Please write out the entries below word for word, leaving out the pictures.

(Stored data entries)

★ ★ ★ ★

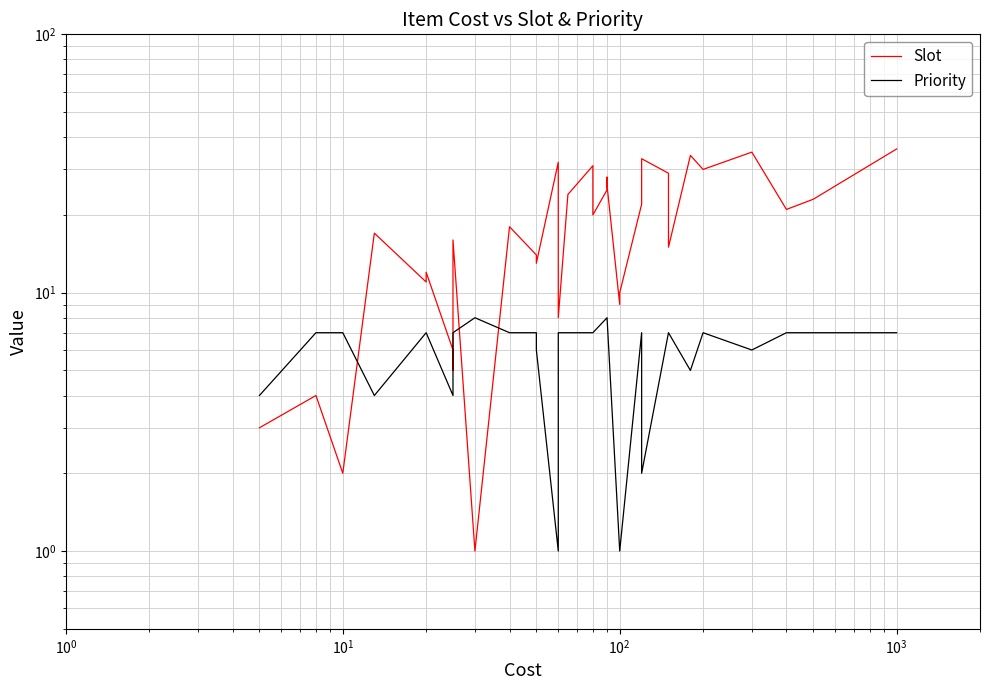

The value of Priority at 26 is 1. True or false?

False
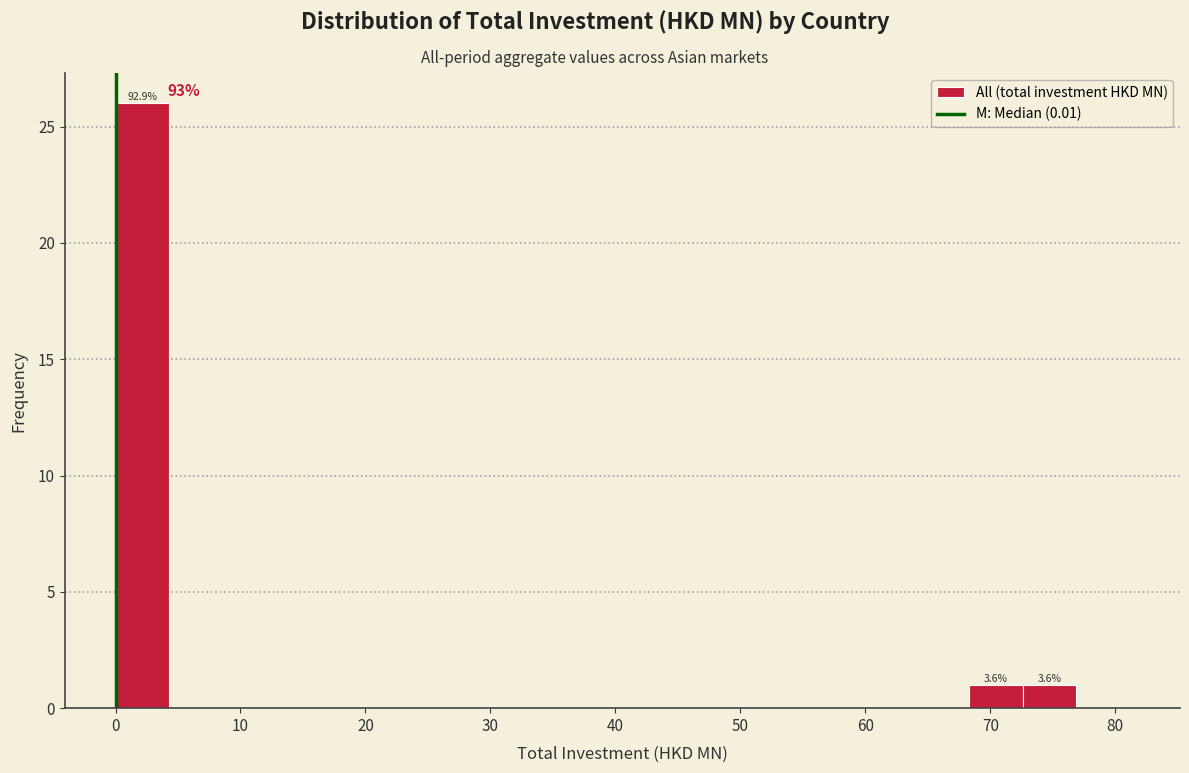

Which range on the x-axis has the tallest bar?

0 to 4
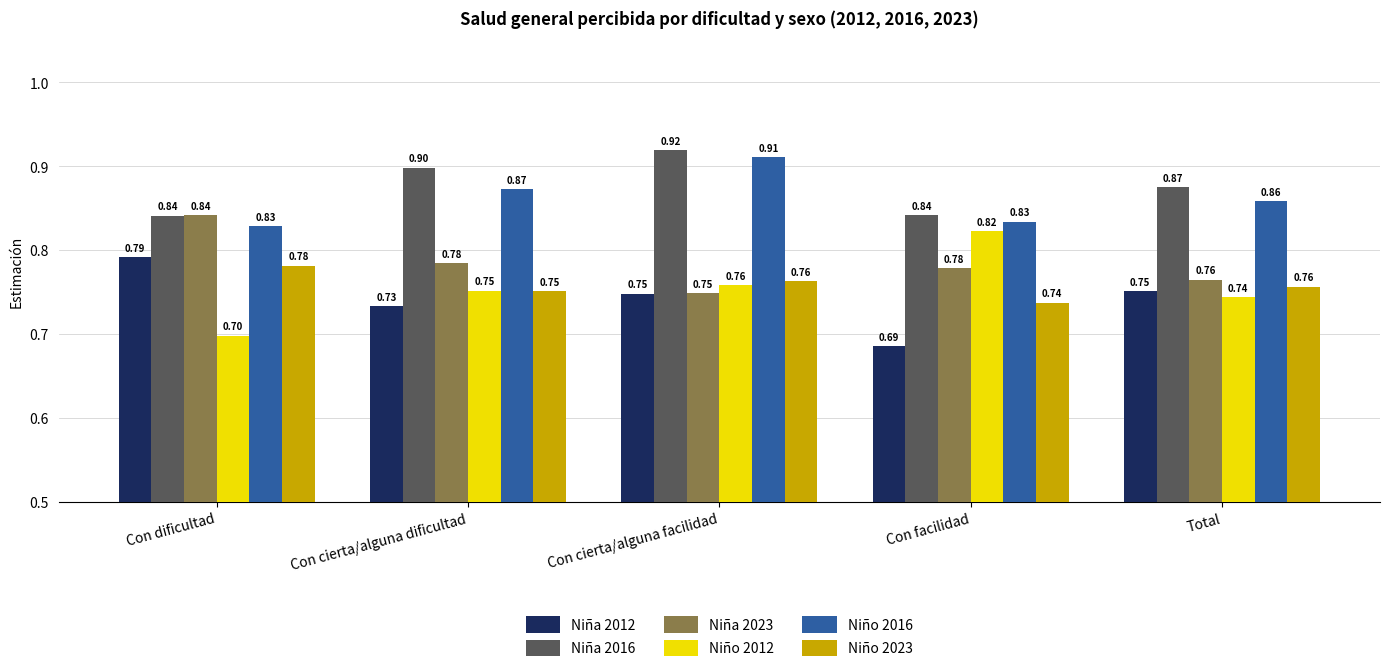

What is the total value across all series at Con cierta/alguna dificultad?

4.8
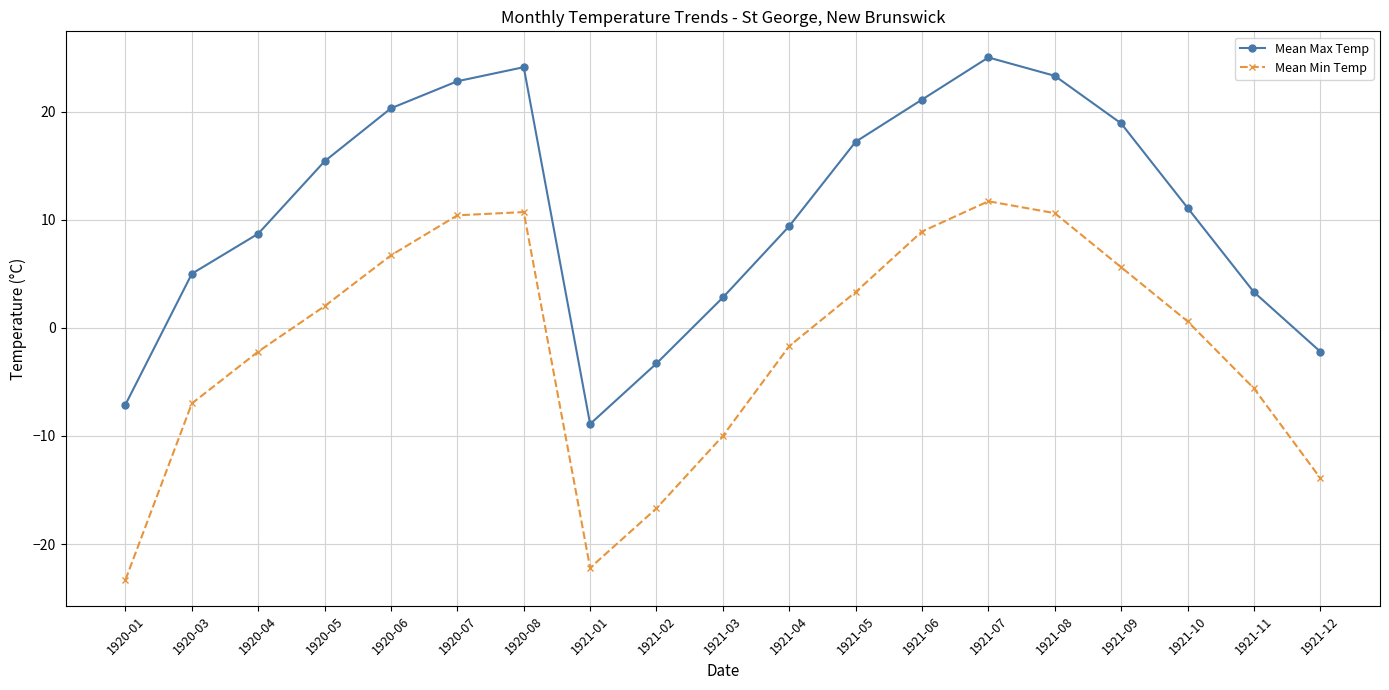

What is the greatest value displayed?

25.0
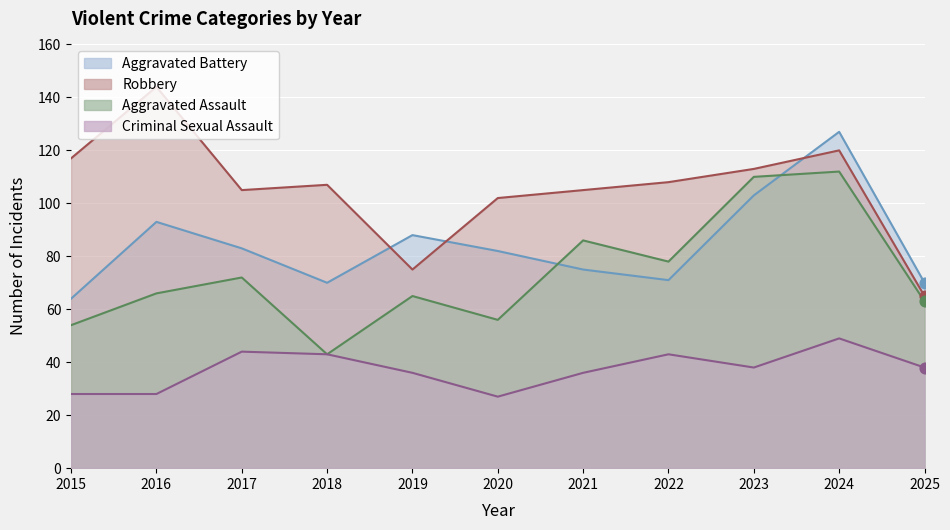

At which category is the sum across all series the highest?

2024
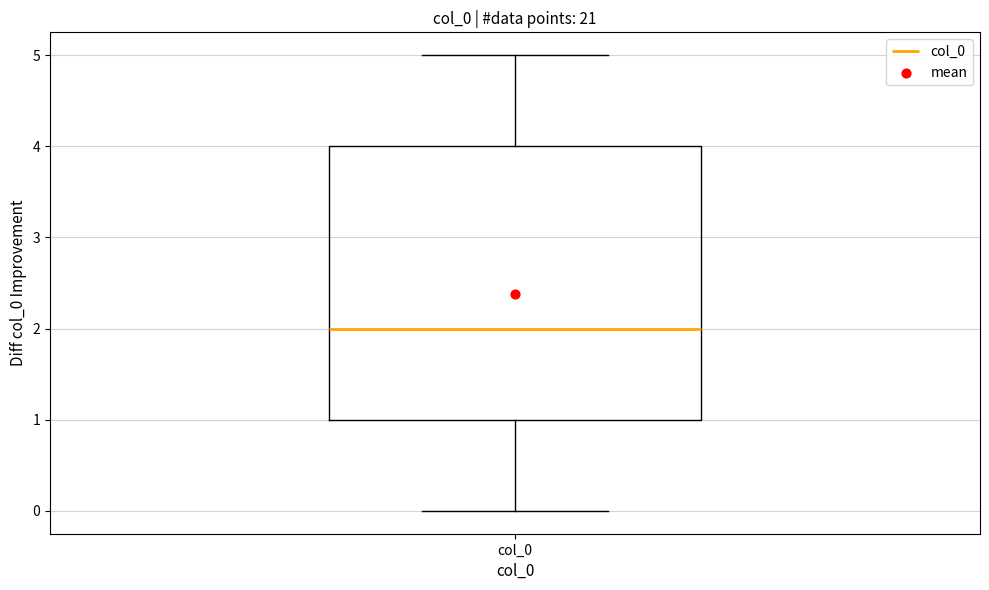

Transcribe this box plot: give where the median line is, the range the box spans, and where the two whiskers end, as read against the y-axis. The values are not printed on the chart, so give them approximately, as read against the axis.

median 2, box 1 to 4, whiskers 0 to 5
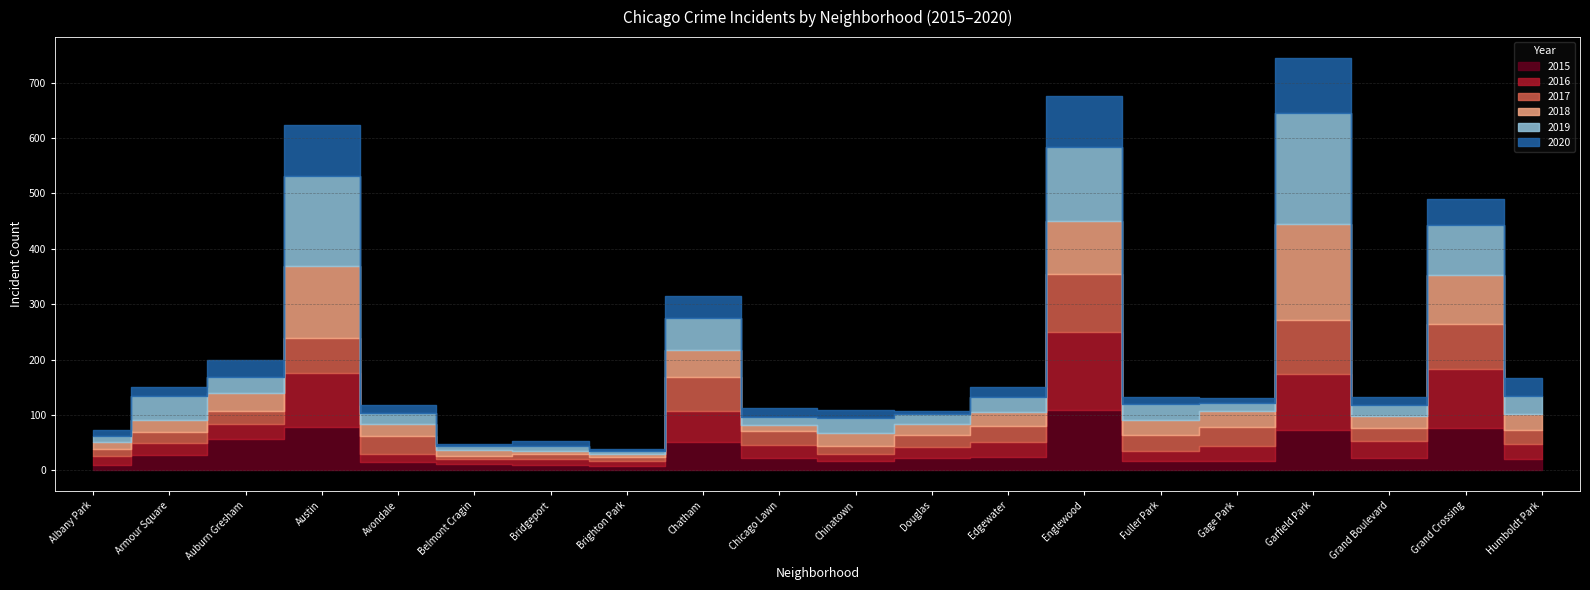

The 2020 series shows 30 at Auburn Gresham. True or false?

True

★ ★ ★ ★

> _EXERCISE ANSWER_
The value of Priority at 26 is 1. True or false?

False

Which range on the x-axis has the tallest bar?

0 to 4

What is the total value across all series at Con cierta/alguna dificultad?

4.8

What is the greatest value displayed?

25.0

At which category is the sum across all series the highest?

2024

Transcribe this box plot: give where the median line is, the range the box spans, and where the two whiskers end, as read against the y-axis. The values are not printed on the chart, so give them approximately, as read against the axis.

median 2, box 1 to 4, whiskers 0 to 5

The 2020 series shows 30 at Auburn Gresham. True or false?

True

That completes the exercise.